Наиболее распространенная версия – маниакальная страсть Елизаветы к власти, к престолу, нежелание делить их с супругом, стремление сохранить полную политическую самостоятельность. Ведь во всех многочисленных брачных проектах, которые затевались Елизаветой и ее приближенными, обязательным условием договора был отказ мужа от правления. То есть изначально искали не соправителя, а исключительно отца будущего ребенка: Англии был нужен наследник, а не король. Но, между прочим, это непременное условие – отказ мужа от правления – возникло лишь после того, как Елизавета окончательно отказалась выходить за Дадли…
Многие уверены: супруг-«производитель» тоже не был нужен – Елизавета не выходила замуж, потому что опасалась своего бесплодия (ее сестра Мария была бесплодна), и, следовательно, замужество не решило бы проблему наследника.
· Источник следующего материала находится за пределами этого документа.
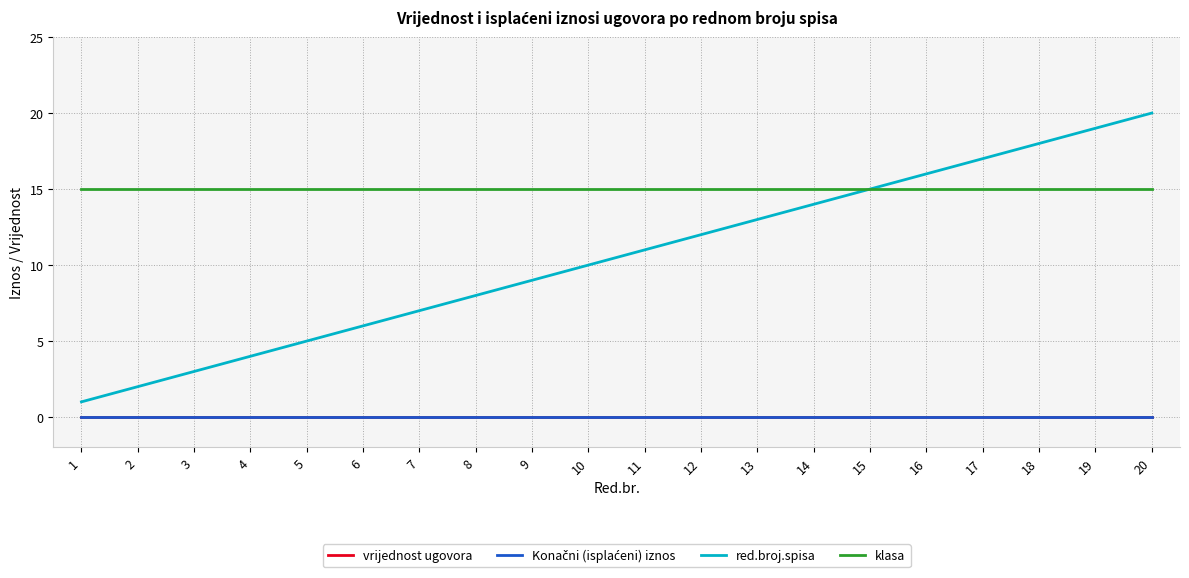

Does the chart display data point markers on the line(s)?

No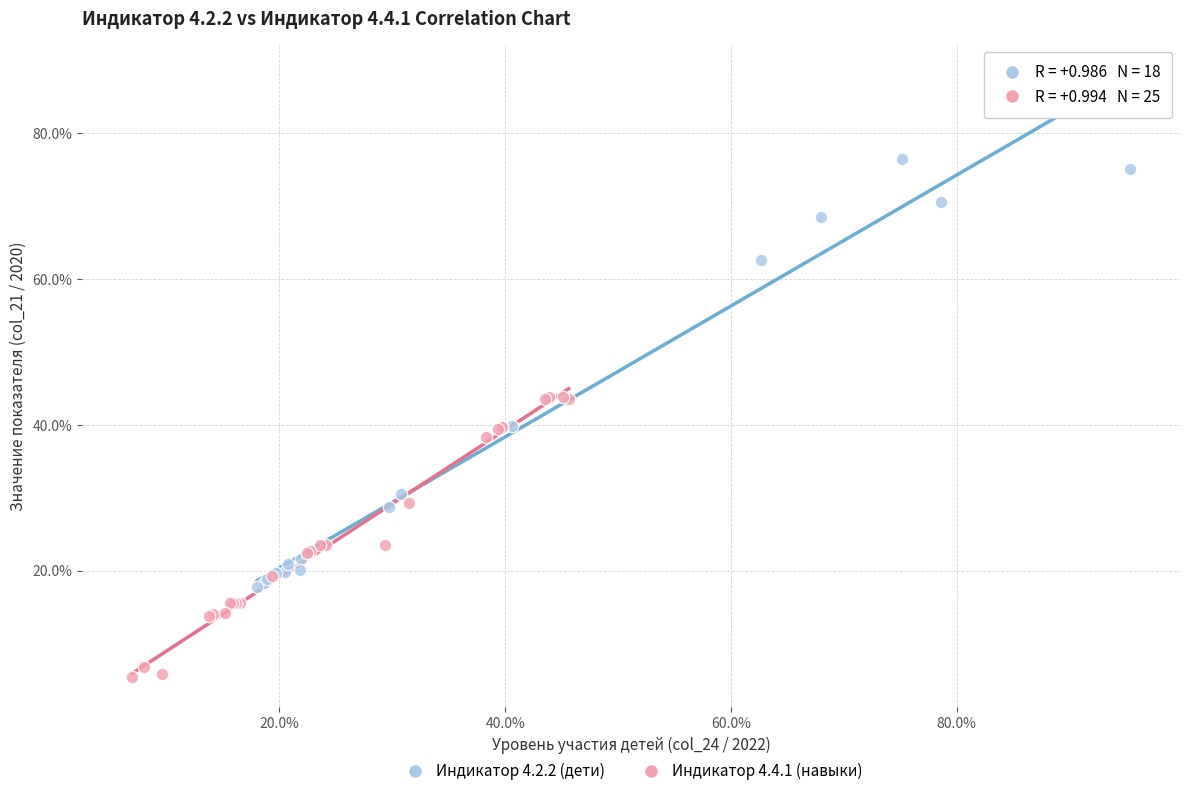

Which series contains the highest Y value?

Индикатор 4.2.2 (дети)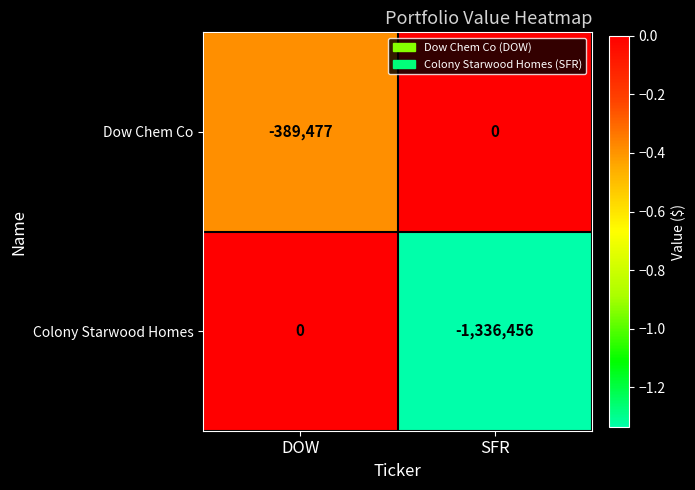

Is the value of Colony Starwood Homes at SFR greater than the value of Dow Chem Co at DOW?

No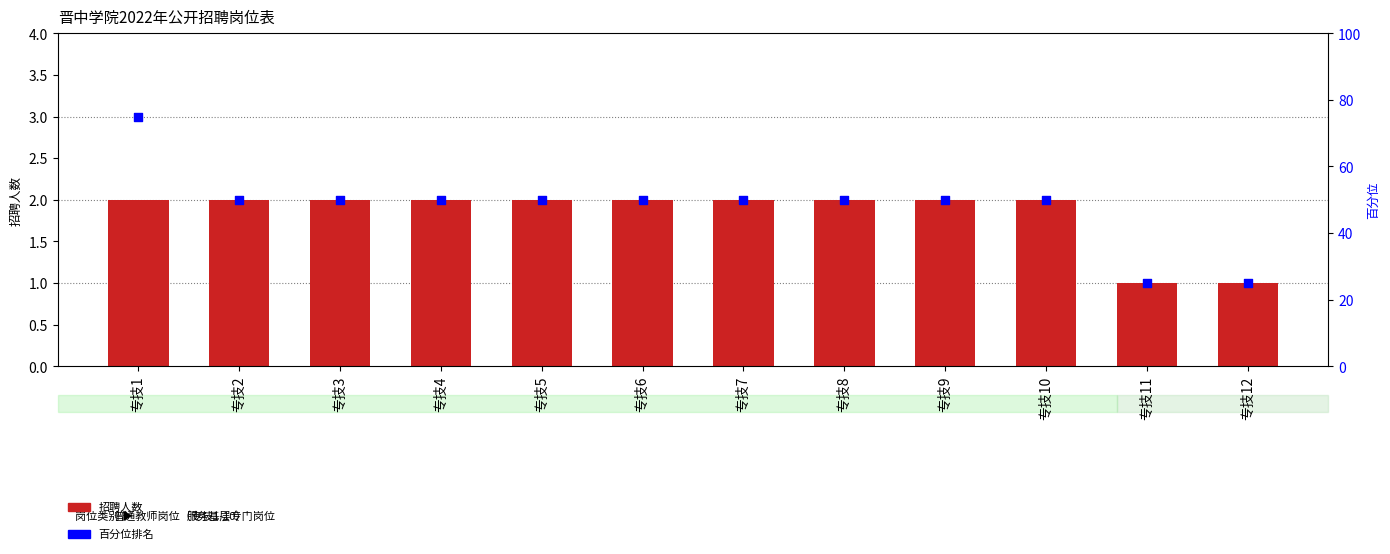

What is the total value across all series at 专技4?

52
Но испанские послы, чей король невероятно интересовался положением дел в Англии, неоднократно выясняли, подкупая самых разных лиц – медиков, прачек etc., что королева способна к деторождению хотя бы потому, что не страдала нарушением менструального цикла. Историки позднейших времен, уже на рубеже 1920-1930-х годов, когда в Европе происходило повальное увлечение фрейдизмом, утверждали, что Елизавета в самом деле, буквально, была королевой-девственницей, так как некие физиологические особенности ее организма не позволяли ей вступать в близкие отношения с мужчиной. Что это за «физиологические особенности» – неизвестно, но, наверное, именно их подразумевала Мария Стюарт в своем знаменитом «обличительном» письме к Елизавете, где называет ее «не такой, как все женщины», неспособной к браку, потому что «этого никогда не может быть».
Все могло быть, конечно… Но, скорей всего, ее нежелание выйти замуж сначала основывалось на страхе перед Робертом, а потом превратилось в продуманный политический ход. Елизавета любила повторять, что она «замужем за Англией»; и все ее «брачные игры» превратились чуть ли не в основное оружие королевы, чтобы будоражить Европу. Да-да, ни больше ни меньше. Ведь замужество Елизаветы (если бы оно состоялось) способно было нарушить политическое равновесие в Европе и создать совершенно иной расклад сил. Королева этим пользовалась. Не собираясь никому говорить «да», она тем не менее чуть ли не постоянно находилась в состоянии «невесты» то одного, то другого претендента. Возьмем для примера сватовство французского герцога Алансонского, которое длилось аж десять лет (с 1572 по 1582 год). В зависимости от политической ситуации во Франции и Испании Елизавета то приближала, то отдаляла герцога Франсуа, заставляя Екатерину Медичи (регентшу во Франции) и Филиппа II (короля испанского) изрядно поволноваться, ибо брак английской королевы и французского принца изрядно подорвал бы возможность мирного сосуществования между Валуа и Габсбургами.
Однако вероятно, что главное крылось вовсе не в политике, а в непременном желании Елизаветы очаровывать как можно больше мужчин: своих советников и придворных. Что дозволено девице, не дозволено замужней даме! Мужчины, влюбленные в нее, делались покорнее и превращались в более надежных помощников. Впрочем, на сей счет Елизавета особо не обольщалась: любя лесть, она тем не менее знала всему истинную цену; одной «влюбленности» здесь было недостаточно, и в сердцах придворных так же, как у и иностранных принцев, жила надежда на брак или тайную связь с повелительницей. Всячески распаляя желания в умах и сердцах мужчин, Елизавета после разочарования в Дадли ни разу не думала о браке серьезно: «Скорее одинокая нищенка, чем замужняя королева!»